━━━━━ Passage

The best internet advice column ever!



How do I stop losing interest in my girlfriends? It is sad to keep going through the initial elation of following the chase, getting together, and then gradually tolerating them less and less until that eventually turns to resentment. What do I do to break the cycle and build a lasting relationship?

How, indeed. As an ancient sorceress I have many powers, but “fixing” the standard avoidant is beyond even my capabilities. One thing you have to realize, which it appears you have begun to do, is that what you are addicted to is the “chase.”

What appears to drive you is not the search for a mate with whom you can build a life but the period of infatuation in any new relationship during which you can project endless fantasies onto the other person. Naturally, once you actually get to know the other person, who also happens to be a flesh-and-blood human being with her own habits, idiosyncrasies, and desires, it becomes impossible to sustain those initial fantasies.

No long-term relationship can ever survive on the expectation that everything will be as it was during the infatuation stage. At some point you have to accept that there is another person if front of you, and you have to take the good with the bad. And hopefully the good far outweighs the bad.

If you can’t do that, then you will have to endure your fate as a romantic Flying Dutchman ship, doomed to sail the seas forever without ever successfully reaching port. Either way, you’re going to have to accept one version of reality or another, because by refusing to accept the first, in which you can truly love another person in spite of her imperfections, you will be accepting the second version by default. The choice is yours.

How would you deal with a spouse who has a history of hiding credit card debt? A few years ago, I discovered my wife had racked up about $2,000 of credit card debt on her new card that we opened together. She never had a credit card before, so I let it slide and paid the bill. A year later, I was again blindsided by an $8,000 credit card bill on this same credit card. I had a newborn and the marriage was relatively new still, so I paid off the debt and took total control of our finances. That seemed to work and did not cause any issues between us. I would regularly check her card like a parent checking in on a teenager. Fast-forward five years and a few children, and I almost forgot it ever happened. My grip on finances loosened to the extent that I stopped asking to see her accounts. However, I recently discovered she had a new $6,000 balance, which she had been paying off slowly, completely destroying her credit score and piling up monthly fees and interest charges in the process. She had also been going into my wallet and making purchases on our grocery credit card to make it look like she never ordered anything. I have no interest in implementing strict rules or regular checks any more, and I am tired of it all. With all that said, she is an amazing mother, wife, and friend.

That is a tough situation, and you’re not alone in this kind of conundrum. Financial infidelity affects something like 30%-40% of couples and definitely leads to damaged trust in a relationship.

Let’s start with the positives first: You mentioned that your wife is, despite her less-than-desirable financial acumen, an amazing wife, mother, and friend and that you have a few children together. That definitely counts for a lot, and I think those positive qualities are worth keeping in mind when you decide how to work through this understandably very frustrating issue.

━━━━━━━━━━
━━━━━ Dataset content

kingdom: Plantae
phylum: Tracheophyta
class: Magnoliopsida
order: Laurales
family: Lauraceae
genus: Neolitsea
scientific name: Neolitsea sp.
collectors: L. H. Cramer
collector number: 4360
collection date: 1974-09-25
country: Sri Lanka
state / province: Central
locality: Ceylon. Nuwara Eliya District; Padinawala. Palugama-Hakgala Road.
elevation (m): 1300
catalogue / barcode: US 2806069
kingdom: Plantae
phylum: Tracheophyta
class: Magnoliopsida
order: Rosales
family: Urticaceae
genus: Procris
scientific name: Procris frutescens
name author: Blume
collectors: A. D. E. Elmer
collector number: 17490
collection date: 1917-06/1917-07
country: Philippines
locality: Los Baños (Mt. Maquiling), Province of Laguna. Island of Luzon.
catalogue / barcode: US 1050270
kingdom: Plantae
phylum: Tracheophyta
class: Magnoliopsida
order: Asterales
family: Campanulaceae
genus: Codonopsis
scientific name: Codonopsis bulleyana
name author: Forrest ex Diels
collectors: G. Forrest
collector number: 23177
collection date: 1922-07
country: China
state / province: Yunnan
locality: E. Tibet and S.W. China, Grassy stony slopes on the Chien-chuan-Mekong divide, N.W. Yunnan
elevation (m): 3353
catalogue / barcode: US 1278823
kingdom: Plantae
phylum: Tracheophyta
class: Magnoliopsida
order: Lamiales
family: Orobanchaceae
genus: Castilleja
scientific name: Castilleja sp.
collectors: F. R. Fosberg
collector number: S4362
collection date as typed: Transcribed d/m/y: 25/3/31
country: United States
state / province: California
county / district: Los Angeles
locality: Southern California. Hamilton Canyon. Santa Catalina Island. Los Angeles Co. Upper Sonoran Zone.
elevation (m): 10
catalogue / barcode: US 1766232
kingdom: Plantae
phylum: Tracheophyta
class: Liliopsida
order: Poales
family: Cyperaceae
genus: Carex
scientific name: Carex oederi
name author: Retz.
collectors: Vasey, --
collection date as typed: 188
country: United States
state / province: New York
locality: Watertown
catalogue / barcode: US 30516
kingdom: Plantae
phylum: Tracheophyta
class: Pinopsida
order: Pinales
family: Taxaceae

━━━━━━━━━━

**Tasks:**
1. List every dollar amount that appears in the advice column.
2. In the records, begin at the line that has "country: China" and stop after the line that has "genus: Castilleja". Rewrite only those lines, replacing "catalogue" with "catalog" and leaving everything else unchanged.
The advice column and the records have no connection to each other.

**Answer set:**
1. $2,000, $8,000, $6,000

2.
country: China
state / province: Yunnan
locality: E. Tibet and S.W. China, Grassy stony slopes on the Chien-chuan-Mekong divide, N.W. Yunnan
elevation (m): 3353
catalog / barcode: US 1278823
kingdom: Plantae
phylum: Tracheophyta
class: Magnoliopsida
order: Lamiales
family: Orobanchaceae
genus: Castilleja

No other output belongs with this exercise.